Why not using OWL 2 directly?
OWL 2 is an established formal language widely used for information modelling. However, using OWL 2 directly for information modelling for industrial systems has several drawbacks:
- Engineers need a more straight-forward and easy-to-use tool. To model information in OWL 2 requires excessive training of semantic expertise, including ontologies, logics, and ontology engineering. This is a large time investment for the engineers and they are reluctant to do so. Our past project experience tells us engineers need a more user-friendly and simpler tool.
- Engineers need more specific guidance for information modelling of facility assets. OWL 2 is designed with well-defined syntax and semantics for general purpose of knowledge engineering, and does not provide specific guidance of information modelling for industrial systems. The vast realm of possible ways of modelling and OWL 2’s expressivity and flexibility becomes a drawback, because engineers need guidance in modelling to efficiently build high-quality information models.
Let us consider an example: a system designer wants to build a system, e.g., a building cooling system consisting of pumps and coolers. They need to purchase system elements for the system from the supplier, e.g., pumps. They would specify the requirements of thousands of pumps in a pile of documents and send to the supplier. The supplier needs to go through the piles of documents and read out the exact requirements, and possibly also talk frequently with the solution provider to align the intended requirements and the nominal capability of the products of the product provider.

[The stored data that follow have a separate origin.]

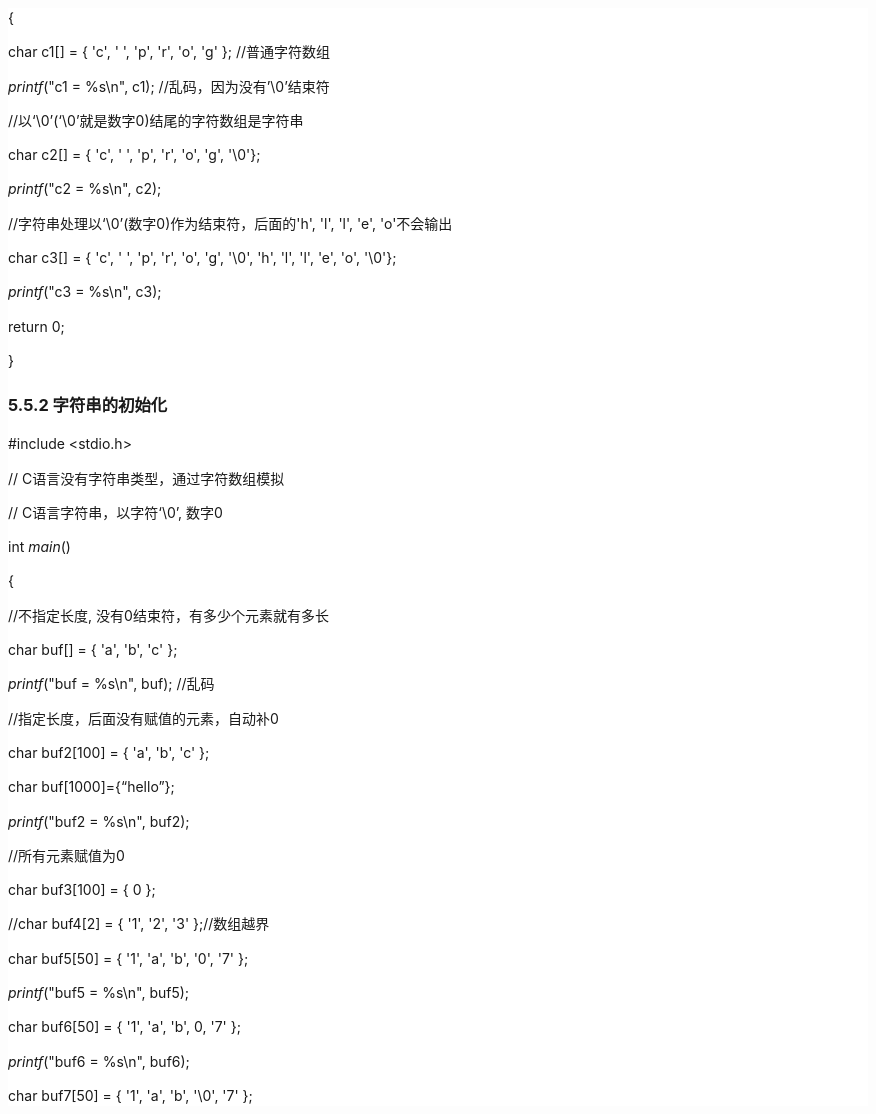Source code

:{

char c1[] = { 'c', ' ', 'p', 'r', 'o', 'g' }; //普通字符数组

*printf*("c1 = %s\\n", c1); //乱码，因为没有’\\0’结束符

//以‘\\0’(‘\\0’就是数字0)结尾的字符数组是字符串

char c2[] = { 'c', ' ', 'p', 'r', 'o', 'g', '\\0'};

*printf*("c2 = %s\\n", c2);

//字符串处理以‘\\0’(数字0)作为结束符，后面的'h', 'l', 'l', 'e', 'o'不会输出

char c3[] = { 'c', ' ', 'p', 'r', 'o', 'g', '\\0', 'h', 'l', 'l', 'e', 'o',
'\\0'};

*printf*("c3 = %s\\n", c3);

return 0;

}

### 5.5.2 字符串的初始化

\#include \<stdio.h\>

// C语言没有字符串类型，通过字符数组模拟

// C语言字符串，以字符‘\\0’, 数字0

int *main*()

{

//不指定长度, 没有0结束符，有多少个元素就有多长

char buf[] = { 'a', 'b', 'c' };

*printf*("buf = %s\\n", buf); //乱码

//指定长度，后面没有赋值的元素，自动补0

char buf2[100] = { 'a', 'b', 'c' };

char buf[1000]={“hello”};

*printf*("buf2 = %s\\n", buf2);

//所有元素赋值为0

char buf3[100] = { 0 };

//char buf4[2] = { '1', '2', '3' };//数组越界

char buf5[50] = { '1', 'a', 'b', '0', '7' };

*printf*("buf5 = %s\\n", buf5);

char buf6[50] = { '1', 'a', 'b', 0, '7' };

*printf*("buf6 = %s\\n", buf6);

char buf7[50] = { '1', 'a', 'b', '\\0', '7' };
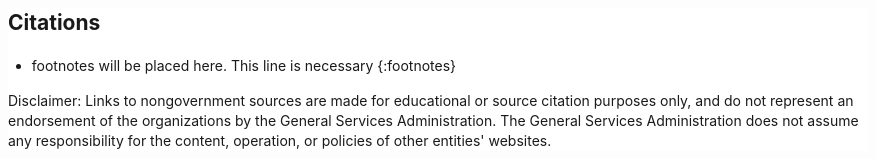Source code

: ## Citations

* footnotes will be placed here. This line is necessary
{:footnotes}

[^1]: Embedding equity in civic design to transform customer experience. (July 13, 2022) Retrieved on August 19, 2022, from <https://digital.gov/resources/embedding-equity-in-civic-design-to-transform-customer-experience/>

[^2]: A pattern language: Towns, buildings, construction. (1977) Retrieved on August 25, 2022, from <https://www.amazon.com/Pattern-Language-Buildings-Construction-Environmental/dp/0195019199>

[^3]: VA.gov design system patterns. (May 26, 2022) Retrieved on August 19, 2022, from <https://design.va.gov/patterns/>

Disclaimer: Links to nongovernment sources are made for educational or source citation purposes only, and do not represent an endorsement of the organizations by the General Services Administration. The General Services Administration does not assume any responsibility for the content, operation, or policies of other entities' websites.

</div>
  </div>
</section>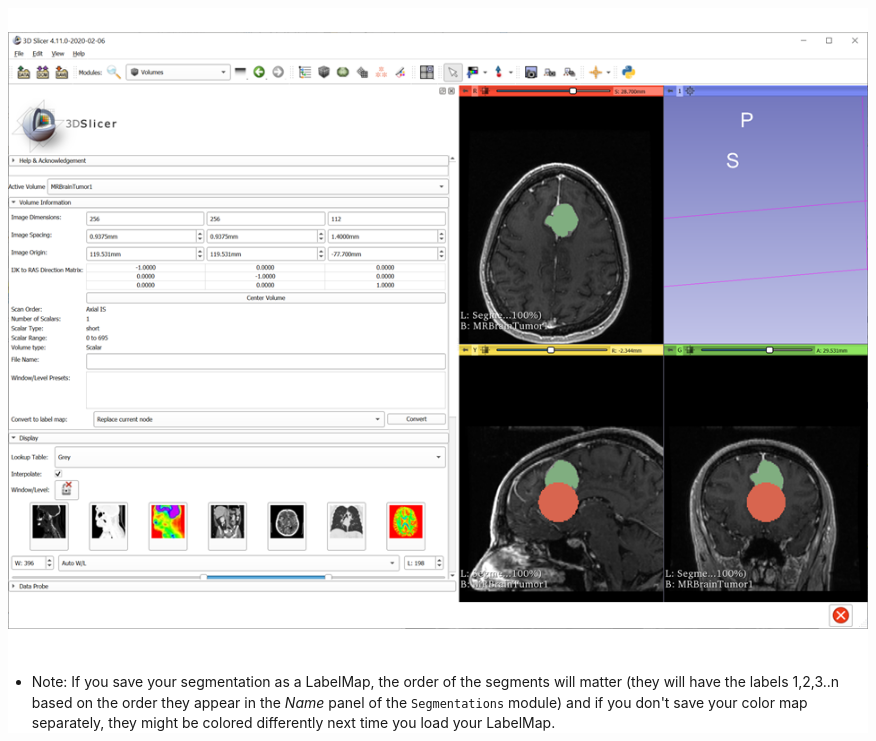 <img src="images/image20.png">

  * Note: If you save your segmentation as a LabelMap, the order of the segments will matter (they will have the labels 1,2,3..n based on the order they appear in the *Name* panel of the `Segmentations` module) and if you don't save your color map separately, they might be colored differently next time you load your LabelMap.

This process of requirement negotiation in a traditional way is very time-consuming and error-prone, for multiple reasons: the documents are very extensive; they are written for documenting as much as possible information, but not for specific purposes; the natural languages are intrinsically ambiguous.
With IMF models, the requirement negotiation becomes much easier: The system designer gives the system requirements in IMF models, and the supplier gives the system specification also in IMF models; then an automatic semantic verification happens to check if the system specification satisfies the system requirements; meanwhile, other smart reasoning happens such as compliance to standards, automatic generation of system price, etc. People save a huge amount of time and money thanks to the IMF models!